## What you have to do
Count the lines below that contain the word "Valor", and report only that number.

## Material provided
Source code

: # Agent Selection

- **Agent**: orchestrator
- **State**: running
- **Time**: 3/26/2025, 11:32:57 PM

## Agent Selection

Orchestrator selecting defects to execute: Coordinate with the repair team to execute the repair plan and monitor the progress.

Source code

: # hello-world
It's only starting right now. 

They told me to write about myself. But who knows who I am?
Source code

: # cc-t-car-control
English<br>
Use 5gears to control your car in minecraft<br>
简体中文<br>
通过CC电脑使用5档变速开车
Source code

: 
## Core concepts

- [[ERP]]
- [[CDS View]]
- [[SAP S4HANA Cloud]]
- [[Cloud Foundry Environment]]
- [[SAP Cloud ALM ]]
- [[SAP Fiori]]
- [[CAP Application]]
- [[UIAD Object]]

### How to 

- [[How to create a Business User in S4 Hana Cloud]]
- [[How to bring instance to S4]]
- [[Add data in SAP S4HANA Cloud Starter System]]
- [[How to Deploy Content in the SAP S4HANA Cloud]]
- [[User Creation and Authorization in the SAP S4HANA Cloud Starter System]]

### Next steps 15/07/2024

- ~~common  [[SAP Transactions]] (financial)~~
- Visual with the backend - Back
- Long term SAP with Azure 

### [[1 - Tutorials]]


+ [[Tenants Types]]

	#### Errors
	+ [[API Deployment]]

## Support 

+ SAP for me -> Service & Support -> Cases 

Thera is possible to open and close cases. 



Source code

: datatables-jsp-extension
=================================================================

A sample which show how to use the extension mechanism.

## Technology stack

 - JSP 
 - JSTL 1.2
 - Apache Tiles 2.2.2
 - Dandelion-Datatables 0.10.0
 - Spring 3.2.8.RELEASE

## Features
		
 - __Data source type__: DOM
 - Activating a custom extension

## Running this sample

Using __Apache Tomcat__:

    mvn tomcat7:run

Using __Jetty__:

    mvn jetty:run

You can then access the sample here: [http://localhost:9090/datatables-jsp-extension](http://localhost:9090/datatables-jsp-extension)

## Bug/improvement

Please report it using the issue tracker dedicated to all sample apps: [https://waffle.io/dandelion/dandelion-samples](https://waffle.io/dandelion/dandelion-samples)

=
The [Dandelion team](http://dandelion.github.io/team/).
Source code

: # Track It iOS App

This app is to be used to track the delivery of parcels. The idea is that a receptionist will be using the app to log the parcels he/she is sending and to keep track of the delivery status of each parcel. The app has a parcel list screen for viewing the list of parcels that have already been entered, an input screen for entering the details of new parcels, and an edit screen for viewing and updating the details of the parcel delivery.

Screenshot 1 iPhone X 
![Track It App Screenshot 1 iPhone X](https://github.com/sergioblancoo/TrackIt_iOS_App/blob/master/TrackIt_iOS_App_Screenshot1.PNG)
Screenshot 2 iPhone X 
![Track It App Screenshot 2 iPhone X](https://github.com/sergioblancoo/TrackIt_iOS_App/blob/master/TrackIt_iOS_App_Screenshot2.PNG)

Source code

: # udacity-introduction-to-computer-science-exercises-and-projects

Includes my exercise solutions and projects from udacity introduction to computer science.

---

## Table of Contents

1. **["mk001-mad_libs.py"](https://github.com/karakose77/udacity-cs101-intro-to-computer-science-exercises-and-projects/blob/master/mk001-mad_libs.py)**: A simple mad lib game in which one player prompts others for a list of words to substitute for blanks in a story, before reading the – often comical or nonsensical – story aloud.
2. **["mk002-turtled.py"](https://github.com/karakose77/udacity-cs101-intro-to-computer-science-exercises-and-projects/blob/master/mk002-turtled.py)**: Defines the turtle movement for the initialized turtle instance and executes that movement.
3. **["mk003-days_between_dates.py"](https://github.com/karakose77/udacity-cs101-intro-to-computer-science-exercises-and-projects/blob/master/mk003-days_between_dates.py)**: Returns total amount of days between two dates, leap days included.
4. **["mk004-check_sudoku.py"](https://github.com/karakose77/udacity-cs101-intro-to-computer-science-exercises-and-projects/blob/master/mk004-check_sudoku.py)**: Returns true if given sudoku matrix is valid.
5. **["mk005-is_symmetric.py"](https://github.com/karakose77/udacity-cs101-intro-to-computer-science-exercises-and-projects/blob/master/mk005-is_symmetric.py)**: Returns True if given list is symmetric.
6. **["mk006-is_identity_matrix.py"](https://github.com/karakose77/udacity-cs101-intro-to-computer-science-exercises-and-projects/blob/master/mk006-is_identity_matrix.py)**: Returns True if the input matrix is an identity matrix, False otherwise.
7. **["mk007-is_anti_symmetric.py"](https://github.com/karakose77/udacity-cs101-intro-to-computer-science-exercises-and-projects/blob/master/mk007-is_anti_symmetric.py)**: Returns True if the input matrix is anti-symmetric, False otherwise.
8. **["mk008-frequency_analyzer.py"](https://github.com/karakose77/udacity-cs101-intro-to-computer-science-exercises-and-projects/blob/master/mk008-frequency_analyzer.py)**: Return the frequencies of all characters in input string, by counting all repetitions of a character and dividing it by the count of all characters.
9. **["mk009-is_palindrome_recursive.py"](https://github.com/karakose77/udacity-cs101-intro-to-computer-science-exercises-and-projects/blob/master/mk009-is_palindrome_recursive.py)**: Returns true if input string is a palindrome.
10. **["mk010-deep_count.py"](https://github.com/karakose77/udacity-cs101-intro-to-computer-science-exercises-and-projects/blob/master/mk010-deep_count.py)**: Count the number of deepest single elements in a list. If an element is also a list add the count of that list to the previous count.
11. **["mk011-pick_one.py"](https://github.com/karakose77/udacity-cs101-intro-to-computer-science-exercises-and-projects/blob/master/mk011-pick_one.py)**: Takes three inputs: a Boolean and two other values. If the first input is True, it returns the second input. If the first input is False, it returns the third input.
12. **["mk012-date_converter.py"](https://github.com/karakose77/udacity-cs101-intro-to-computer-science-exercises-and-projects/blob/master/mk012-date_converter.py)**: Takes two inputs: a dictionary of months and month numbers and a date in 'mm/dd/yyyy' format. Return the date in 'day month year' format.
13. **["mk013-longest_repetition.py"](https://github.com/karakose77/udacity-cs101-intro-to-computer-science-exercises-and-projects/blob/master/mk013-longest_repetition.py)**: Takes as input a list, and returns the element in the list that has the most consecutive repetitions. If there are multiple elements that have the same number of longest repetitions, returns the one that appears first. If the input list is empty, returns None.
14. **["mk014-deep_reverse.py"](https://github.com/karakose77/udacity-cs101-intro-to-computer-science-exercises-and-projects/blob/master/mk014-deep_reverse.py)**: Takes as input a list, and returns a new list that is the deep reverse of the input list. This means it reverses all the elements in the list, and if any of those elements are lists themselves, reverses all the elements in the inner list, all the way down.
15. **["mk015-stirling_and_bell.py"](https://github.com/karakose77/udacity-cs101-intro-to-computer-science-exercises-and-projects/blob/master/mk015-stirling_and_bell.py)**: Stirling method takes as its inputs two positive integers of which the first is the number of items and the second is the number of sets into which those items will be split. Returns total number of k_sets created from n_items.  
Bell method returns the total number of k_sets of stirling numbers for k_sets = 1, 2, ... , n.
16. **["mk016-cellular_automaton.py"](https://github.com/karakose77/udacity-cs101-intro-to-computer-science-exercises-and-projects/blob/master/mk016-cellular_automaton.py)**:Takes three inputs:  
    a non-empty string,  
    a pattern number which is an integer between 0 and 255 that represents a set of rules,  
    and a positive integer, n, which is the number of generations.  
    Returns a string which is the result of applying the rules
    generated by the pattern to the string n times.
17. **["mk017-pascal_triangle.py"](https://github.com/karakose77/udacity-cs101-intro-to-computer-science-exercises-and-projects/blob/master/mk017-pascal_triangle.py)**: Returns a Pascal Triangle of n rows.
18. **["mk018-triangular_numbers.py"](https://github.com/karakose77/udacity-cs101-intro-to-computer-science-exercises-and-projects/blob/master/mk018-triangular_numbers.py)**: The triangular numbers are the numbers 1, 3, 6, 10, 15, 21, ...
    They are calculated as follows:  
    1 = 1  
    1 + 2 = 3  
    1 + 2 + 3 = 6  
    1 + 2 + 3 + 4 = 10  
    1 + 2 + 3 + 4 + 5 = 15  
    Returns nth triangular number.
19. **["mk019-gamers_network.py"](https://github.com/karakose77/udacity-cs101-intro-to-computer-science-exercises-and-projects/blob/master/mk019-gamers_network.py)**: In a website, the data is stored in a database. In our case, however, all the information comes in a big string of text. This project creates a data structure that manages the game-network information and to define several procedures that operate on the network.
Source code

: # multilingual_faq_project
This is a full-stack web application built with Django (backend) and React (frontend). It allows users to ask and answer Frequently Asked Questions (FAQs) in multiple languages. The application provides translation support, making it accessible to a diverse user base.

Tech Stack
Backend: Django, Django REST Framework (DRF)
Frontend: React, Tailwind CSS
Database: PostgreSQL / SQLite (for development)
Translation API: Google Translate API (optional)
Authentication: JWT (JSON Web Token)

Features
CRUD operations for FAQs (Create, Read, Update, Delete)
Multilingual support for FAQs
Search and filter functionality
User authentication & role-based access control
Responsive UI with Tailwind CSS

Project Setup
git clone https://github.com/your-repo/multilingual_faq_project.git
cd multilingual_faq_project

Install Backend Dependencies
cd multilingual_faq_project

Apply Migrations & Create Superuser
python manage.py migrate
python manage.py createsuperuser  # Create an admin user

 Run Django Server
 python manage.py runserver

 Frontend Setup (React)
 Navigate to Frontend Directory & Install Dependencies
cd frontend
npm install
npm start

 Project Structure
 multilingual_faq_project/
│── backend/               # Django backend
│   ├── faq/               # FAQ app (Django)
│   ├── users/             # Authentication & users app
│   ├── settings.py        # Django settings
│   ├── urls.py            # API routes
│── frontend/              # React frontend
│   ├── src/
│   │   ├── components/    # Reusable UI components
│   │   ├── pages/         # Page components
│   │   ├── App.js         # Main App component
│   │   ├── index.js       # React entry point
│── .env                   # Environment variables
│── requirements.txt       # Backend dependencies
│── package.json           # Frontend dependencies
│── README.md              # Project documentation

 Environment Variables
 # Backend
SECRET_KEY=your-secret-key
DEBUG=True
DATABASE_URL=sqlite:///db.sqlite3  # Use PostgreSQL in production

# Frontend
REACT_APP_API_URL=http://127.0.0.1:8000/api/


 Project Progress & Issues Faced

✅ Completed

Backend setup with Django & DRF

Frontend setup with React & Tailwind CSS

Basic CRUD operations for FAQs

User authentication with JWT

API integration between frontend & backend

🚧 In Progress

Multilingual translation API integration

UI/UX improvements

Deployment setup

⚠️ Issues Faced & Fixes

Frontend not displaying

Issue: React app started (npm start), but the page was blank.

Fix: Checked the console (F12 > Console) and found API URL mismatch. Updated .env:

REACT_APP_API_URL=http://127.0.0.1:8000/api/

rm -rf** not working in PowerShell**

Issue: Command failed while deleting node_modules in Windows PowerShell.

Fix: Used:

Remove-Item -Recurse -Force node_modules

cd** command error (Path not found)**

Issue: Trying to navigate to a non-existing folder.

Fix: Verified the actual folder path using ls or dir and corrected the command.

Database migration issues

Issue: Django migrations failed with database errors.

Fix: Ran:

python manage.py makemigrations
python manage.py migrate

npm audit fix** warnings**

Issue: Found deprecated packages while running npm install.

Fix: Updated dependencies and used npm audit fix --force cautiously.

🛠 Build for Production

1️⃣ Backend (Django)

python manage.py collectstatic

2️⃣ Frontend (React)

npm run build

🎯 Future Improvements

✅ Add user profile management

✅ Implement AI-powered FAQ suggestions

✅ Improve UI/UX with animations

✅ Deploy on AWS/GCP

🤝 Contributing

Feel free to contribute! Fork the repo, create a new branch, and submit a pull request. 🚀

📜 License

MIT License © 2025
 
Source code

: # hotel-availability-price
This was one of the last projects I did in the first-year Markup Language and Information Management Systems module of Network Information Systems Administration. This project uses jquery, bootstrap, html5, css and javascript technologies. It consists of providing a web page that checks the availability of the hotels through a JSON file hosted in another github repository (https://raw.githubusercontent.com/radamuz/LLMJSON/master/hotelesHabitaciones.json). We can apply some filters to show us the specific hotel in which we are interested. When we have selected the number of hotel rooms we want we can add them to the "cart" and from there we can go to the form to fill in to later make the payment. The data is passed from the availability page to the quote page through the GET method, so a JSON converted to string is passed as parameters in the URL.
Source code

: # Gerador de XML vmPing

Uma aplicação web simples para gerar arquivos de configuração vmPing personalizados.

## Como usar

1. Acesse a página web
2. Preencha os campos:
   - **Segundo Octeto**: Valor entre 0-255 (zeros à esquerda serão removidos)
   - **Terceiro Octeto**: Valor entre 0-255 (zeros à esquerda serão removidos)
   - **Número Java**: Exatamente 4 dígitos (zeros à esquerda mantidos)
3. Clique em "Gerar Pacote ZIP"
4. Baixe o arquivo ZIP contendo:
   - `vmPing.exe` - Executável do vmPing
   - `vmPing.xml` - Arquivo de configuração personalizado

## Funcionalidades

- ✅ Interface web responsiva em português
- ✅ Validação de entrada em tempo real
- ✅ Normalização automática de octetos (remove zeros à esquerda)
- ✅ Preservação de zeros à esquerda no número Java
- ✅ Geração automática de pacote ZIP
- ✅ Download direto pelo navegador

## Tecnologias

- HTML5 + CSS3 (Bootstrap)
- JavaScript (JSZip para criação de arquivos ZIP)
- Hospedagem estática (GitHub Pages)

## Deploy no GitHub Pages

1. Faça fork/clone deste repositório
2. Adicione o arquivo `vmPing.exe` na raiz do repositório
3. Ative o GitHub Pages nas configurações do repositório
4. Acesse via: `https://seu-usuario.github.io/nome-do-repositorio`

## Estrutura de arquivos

## Response area
2